Integrating Agno with Weave by WandB

Weave provides a powerful platform for logging and visualizing model calls. By integrating Agno with Weave, you can track and analyze your agent’s performance and behavior.

Prerequisites

  1. Install Dependencies
Ensure you have the necessary packages installed:
pip install weave
  1. Create a WandB Account
  1. Set Environment Variables
Configure your environment with the WandB API key:
export WANDB_API_KEY=<your-api-key>

Sending Traces to Weave

  • Example: Using weave.op decorator

This method requires installing the weave package and then utilising @weave.op decorator over any function you wish to automatically trace. This works by creating wrappers around the functions.
import weave
from agno.agent import Agent
from agno.models.openai import OpenAIChat

# Initialize Weave with your project name
weave.init("agno")

# Create and configure the agent
agent = Agent(model=OpenAIChat(id="gpt-4o"), markdown=True, debug_mode=True)
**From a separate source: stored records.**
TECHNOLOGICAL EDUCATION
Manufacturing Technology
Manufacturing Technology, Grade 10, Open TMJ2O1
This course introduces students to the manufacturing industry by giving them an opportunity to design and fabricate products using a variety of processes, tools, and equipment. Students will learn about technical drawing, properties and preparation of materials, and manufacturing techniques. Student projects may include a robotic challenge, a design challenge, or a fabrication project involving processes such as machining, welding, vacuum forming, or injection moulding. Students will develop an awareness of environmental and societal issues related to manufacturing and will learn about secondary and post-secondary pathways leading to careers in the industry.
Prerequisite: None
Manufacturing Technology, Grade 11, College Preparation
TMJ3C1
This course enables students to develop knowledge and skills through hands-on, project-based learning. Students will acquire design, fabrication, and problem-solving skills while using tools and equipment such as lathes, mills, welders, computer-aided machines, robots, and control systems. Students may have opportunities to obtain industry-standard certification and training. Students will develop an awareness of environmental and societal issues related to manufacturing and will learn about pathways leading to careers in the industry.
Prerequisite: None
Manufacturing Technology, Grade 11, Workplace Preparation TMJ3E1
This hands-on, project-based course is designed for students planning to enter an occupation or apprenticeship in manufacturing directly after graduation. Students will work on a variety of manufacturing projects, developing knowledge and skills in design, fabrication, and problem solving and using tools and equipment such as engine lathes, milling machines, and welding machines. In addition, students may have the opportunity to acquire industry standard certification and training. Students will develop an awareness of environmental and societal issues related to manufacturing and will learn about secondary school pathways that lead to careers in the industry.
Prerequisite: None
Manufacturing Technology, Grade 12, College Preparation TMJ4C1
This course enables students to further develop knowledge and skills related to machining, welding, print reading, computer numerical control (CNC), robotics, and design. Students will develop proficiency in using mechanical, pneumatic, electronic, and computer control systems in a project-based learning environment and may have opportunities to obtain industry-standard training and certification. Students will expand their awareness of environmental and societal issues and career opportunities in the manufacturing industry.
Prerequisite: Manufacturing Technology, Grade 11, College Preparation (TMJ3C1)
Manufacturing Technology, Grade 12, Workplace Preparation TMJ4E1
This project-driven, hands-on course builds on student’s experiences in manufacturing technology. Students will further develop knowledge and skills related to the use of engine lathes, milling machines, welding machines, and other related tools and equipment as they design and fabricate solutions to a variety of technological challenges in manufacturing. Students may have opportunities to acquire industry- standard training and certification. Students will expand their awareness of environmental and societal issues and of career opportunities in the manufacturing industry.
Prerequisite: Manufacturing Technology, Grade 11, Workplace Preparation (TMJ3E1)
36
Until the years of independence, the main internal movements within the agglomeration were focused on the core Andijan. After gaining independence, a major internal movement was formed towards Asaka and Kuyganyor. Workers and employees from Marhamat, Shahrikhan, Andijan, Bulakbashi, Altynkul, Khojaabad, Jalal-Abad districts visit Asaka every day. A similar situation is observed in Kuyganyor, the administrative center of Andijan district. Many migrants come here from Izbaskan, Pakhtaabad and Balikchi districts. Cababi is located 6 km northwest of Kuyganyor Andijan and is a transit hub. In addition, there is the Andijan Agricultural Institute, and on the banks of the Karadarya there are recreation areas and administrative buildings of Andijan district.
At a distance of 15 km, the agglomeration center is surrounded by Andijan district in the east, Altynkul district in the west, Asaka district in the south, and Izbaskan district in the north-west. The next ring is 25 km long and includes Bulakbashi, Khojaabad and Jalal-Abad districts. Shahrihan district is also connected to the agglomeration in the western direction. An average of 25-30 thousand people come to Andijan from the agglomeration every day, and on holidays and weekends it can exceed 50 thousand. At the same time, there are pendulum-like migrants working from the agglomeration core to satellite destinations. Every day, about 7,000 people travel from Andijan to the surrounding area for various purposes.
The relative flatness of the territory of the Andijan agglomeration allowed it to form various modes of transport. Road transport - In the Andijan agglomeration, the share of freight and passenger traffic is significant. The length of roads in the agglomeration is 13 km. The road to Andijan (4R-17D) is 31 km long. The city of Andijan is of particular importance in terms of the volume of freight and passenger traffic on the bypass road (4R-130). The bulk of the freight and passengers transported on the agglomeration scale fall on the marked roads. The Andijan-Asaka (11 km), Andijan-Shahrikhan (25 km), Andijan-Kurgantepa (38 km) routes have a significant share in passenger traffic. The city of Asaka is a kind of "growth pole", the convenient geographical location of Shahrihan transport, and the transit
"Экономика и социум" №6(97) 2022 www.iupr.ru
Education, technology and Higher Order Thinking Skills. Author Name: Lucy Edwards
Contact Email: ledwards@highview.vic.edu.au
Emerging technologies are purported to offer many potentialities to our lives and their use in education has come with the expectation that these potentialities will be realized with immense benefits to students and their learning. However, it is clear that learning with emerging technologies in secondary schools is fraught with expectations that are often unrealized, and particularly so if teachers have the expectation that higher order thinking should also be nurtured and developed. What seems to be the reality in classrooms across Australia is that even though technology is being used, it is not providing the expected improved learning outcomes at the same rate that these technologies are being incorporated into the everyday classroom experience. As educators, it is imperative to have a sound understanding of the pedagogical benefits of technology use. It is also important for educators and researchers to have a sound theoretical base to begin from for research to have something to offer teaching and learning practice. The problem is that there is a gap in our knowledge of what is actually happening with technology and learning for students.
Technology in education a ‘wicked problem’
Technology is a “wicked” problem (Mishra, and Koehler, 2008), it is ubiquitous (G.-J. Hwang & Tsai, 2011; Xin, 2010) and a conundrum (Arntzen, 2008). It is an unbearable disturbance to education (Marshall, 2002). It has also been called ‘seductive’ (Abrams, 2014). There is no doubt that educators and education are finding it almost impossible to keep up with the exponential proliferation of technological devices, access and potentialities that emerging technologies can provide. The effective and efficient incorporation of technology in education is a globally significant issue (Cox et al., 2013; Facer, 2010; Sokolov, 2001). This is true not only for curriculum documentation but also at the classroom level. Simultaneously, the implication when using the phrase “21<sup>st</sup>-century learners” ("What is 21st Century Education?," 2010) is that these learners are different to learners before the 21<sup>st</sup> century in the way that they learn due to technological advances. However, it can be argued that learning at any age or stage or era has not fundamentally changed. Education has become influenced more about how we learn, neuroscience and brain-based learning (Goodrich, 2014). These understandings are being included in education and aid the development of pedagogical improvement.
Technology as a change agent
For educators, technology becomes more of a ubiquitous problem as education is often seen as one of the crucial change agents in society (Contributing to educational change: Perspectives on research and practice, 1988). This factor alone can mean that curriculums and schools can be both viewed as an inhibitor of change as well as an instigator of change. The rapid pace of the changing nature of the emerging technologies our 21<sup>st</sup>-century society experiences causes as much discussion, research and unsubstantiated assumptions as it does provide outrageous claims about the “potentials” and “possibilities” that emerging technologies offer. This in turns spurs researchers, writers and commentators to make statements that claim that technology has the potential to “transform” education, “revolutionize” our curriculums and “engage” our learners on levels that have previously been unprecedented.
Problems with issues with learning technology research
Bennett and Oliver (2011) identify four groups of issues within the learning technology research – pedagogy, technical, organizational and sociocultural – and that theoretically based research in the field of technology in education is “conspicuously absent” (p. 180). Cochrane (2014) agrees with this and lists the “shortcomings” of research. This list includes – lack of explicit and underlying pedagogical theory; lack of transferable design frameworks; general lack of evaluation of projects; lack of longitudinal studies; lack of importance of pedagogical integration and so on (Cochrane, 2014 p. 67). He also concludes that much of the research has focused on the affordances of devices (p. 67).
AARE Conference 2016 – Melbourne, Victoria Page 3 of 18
# Define a function to run the agent, decorated with weave.op()
@weave.op()
def run(content: str):
    return agent.run(content)

# Use the function to log a model call
run("Share a 2 sentence horror story")
  • Example: Using OpenTelemetry

In this method, we utilize weave’s support for OpenTelemetry based trace logging. This method does not require installing weave Python SDK as a dependency. First, install the required OpenTelemetry dependencies:
pip install openai openinference-instrumentation-agno opentelemetry-sdk opentelemetry-exporter-otlp-proto-http
This example demonstrates how to instrument your Agno agent with OpenInference and send traces to Weave:
import base64
import os

from agno.agent import Agent
from agno.models.openai import OpenAIChat
from agno.tools.yfinance import YFinanceTools
from openinference.instrumentation.agno import AgnoInstrumentor
from opentelemetry import trace as trace_api
from opentelemetry.exporter.otlp.proto.http.trace_exporter import OTLPSpanExporter
from opentelemetry.sdk.trace import TracerProvider
from opentelemetry.sdk.trace.export import SimpleSpanProcessor

# Set the endpoint and headers for Weave
WANDB_BASE_URL = "https://trace.wandb.ai"
PROJECT_ID = "<your-entity>/<your-project>"
OTEL_EXPORTER_OTLP_ENDPOINT = f"{WANDB_BASE_URL}/otel/v1/traces"

# Configure authentication
WANDB_API_KEY = os.getenv("WANDB_API_KEY")
AUTH = base64.b64encode(f"api:{WANDB_API_KEY}".encode()).decode()

headers = {
    "Authorization": f"Basic {AUTH}",
    "project_id": PROJECT_ID,
}

# Configure the tracer provider
tracer_provider = TracerProvider()
tracer_provider.add_span_processor(
    SimpleSpanProcessor(OTLPSpanExporter(endpoint=OTEL_EXPORTER_OTLP_ENDPOINT, headers=headers))
)
trace_api.set_tracer_provider(tracer_provider=tracer_provider)

# Start instrumenting agno
AgnoInstrumentor().instrument()

# Create and configure the agent
agent = Agent(
    model=OpenAIChat(id="gpt-4o-mini"),
    tools=[YFinanceTools(stock_price=True)],
    instructions="Use tables to display data. Don't include any other text.",
    markdown=True,
    debug_mode=True
)

# Use the agent
agent.print_response("What is the stock price of Apple?", stream=True)

Notes

  • Environment Variables: Ensure your environment variables are correctly set for the WandB API key.
  • Project Configuration: Replace <your-entity>/<your-project> with your actual WandB entity and project name for OpenTelemetry setup.
  • Entity Name: You can find your entity name by visiting your WandB dashboard and checking the Teams field in the left sidebar.
  • Method Selection: Use weave.op decorator for simpler setup, or OpenTelemetry for richer logging and better dashboard reporting.
By following these steps, you can effectively integrate Agno with Weave, enabling comprehensive logging and visualization of your AI agents’ model calls.